Я услышал ее слова, но никак на них не отреагировал, продолжая изучать ковер. Потом до меня дошел смысл сказанного, и я переспросил:
– Раньше?
– Говорю, что мы ничего тут не трогали.
«Кроме тела», – подумал я.
– Все как раньше, – добавила она, будто их ничегонетрогание могло все исправить.

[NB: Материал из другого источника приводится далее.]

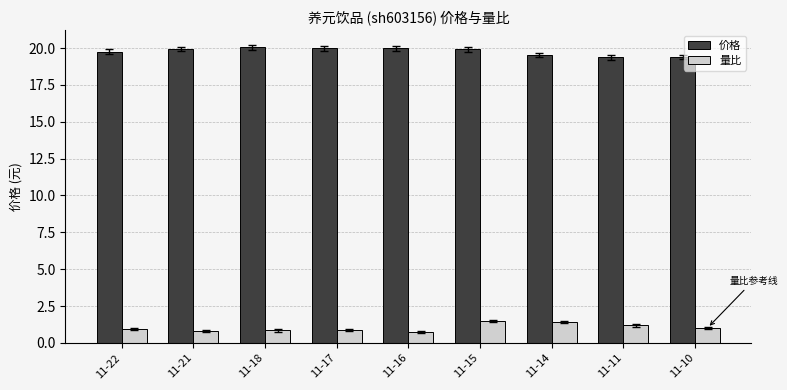

True or false: 价格 has a value of 19.8 at 11-22.

True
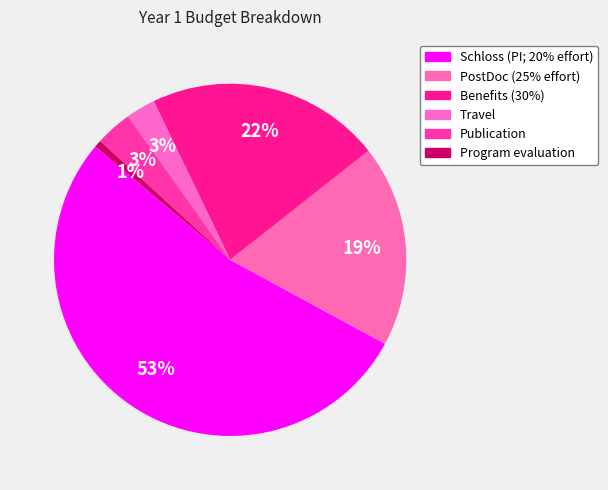

Which category has the smallest portion of the pie?

Program evaluation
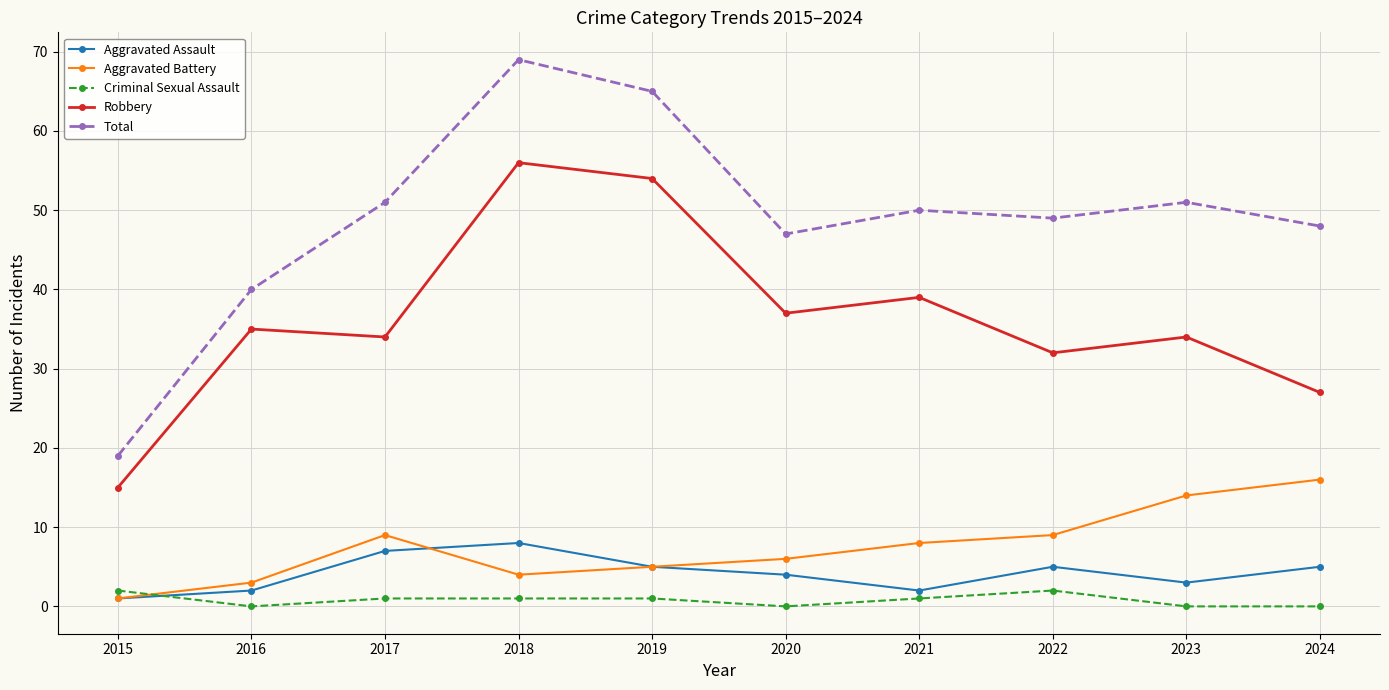

At 2020, list the series in order from largest to smallest.

Total, Robbery, Aggravated Battery, Aggravated Assault, Criminal Sexual Assault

«Раньше? Раньше тут был живой человек… Других раньше никогда не было! Здесь не может быть как раньше! Хотите как раньше – верните сюда Карину! Чтобы она, как раньше, прыгала на этом ковре, слушая музыку в наушниках, чтобы играла на рояле, чтобы радовалась и плакала, разглядывая все эти вещи на полочках. Раньше – это когда живой. Все остальное – смерть».
– Вы что-то сказали? – переспросила Маликат.
– Нет. Можно? – Я указал на шкаф.
– Да.
Я подошел и медленно стал разглядывать все полки по отдельности. Было много чего о музыке, документы, внизу стояли учебники, а все самое красивое находилось наверху.